Data extracted from a collection:
======

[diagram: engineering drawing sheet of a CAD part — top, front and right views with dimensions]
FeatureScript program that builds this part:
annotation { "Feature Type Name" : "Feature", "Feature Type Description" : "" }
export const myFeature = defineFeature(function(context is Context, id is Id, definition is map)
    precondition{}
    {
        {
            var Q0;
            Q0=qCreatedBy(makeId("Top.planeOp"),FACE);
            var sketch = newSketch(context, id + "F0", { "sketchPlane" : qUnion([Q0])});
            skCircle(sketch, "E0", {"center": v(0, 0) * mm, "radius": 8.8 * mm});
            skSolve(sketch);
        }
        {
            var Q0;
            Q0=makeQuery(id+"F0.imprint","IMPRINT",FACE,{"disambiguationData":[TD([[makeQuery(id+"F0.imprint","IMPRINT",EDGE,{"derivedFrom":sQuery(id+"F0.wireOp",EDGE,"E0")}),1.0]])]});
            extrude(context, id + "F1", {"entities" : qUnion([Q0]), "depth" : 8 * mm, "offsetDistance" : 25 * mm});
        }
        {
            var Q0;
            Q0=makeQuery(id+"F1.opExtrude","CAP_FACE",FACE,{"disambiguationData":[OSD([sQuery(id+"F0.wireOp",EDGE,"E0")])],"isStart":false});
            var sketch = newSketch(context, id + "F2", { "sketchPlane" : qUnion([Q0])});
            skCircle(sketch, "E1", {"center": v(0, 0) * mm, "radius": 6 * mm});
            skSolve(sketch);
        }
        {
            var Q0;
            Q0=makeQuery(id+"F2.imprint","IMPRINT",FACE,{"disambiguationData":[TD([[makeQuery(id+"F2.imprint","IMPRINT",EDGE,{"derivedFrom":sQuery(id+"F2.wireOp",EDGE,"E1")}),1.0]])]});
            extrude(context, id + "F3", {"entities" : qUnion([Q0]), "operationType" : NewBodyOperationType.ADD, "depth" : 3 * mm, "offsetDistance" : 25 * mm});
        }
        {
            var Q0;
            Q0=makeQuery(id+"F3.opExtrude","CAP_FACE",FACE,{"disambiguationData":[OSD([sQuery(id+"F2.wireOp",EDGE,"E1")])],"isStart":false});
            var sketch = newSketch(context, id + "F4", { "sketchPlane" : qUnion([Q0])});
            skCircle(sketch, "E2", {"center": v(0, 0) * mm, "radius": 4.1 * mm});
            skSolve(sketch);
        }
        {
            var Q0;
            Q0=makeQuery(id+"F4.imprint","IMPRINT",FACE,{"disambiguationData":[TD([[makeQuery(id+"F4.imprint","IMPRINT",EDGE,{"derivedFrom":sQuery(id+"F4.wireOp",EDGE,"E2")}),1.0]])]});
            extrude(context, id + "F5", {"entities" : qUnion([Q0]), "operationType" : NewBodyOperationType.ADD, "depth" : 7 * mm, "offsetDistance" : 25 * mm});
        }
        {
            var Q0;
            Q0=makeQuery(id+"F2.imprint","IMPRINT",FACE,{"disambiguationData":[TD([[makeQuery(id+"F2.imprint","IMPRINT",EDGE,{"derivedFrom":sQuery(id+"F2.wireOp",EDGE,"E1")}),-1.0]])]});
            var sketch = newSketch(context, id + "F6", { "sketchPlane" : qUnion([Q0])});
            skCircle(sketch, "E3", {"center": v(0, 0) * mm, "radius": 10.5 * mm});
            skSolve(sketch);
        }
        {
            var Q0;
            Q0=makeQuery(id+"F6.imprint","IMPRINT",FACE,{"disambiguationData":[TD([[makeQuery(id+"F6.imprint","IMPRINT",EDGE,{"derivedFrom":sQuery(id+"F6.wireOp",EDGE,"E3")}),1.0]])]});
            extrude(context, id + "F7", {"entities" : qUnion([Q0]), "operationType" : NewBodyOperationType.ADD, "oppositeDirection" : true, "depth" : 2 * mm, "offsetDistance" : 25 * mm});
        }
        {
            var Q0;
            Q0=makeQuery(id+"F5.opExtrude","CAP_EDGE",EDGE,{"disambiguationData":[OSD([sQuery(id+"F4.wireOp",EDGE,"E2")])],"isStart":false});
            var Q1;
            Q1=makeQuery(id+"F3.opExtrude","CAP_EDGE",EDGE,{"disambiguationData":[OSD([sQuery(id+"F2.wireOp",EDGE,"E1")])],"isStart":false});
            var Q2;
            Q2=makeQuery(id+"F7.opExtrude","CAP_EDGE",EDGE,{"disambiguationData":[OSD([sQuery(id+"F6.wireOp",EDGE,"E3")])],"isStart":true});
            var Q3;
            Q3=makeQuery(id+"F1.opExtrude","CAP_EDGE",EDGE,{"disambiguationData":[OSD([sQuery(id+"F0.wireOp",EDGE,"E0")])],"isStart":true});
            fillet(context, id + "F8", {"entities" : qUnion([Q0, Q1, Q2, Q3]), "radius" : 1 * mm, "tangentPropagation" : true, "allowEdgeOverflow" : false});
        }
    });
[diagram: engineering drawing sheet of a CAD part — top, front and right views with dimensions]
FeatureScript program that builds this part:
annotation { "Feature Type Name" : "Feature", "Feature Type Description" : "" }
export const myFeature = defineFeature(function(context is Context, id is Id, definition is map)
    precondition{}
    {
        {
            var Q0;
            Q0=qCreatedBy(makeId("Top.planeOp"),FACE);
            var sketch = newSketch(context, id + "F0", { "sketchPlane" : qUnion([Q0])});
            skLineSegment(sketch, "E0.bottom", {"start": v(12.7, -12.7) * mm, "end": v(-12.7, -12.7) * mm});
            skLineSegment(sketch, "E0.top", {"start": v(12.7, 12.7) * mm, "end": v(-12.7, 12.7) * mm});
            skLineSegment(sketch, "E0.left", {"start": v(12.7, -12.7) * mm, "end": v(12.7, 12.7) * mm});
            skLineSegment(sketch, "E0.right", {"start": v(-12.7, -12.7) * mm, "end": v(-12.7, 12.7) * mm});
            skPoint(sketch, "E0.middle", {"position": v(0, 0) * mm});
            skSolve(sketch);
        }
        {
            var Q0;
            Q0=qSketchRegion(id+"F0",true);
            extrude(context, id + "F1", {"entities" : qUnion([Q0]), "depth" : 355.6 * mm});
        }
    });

======

Gather every line above that contains the string "center". Case counts, so match only that exact capitalization.

            skCircle(sketch, "E0", {"center": v(0, 0) * mm, "radius": 8.8 * mm});
            skCircle(sketch, "E1", {"center": v(0, 0) * mm, "radius": 6 * mm});
            skCircle(sketch, "E2", {"center": v(0, 0) * mm, "radius": 4.1 * mm});
            skCircle(sketch, "E3", {"center": v(0, 0) * mm, "radius": 10.5 * mm});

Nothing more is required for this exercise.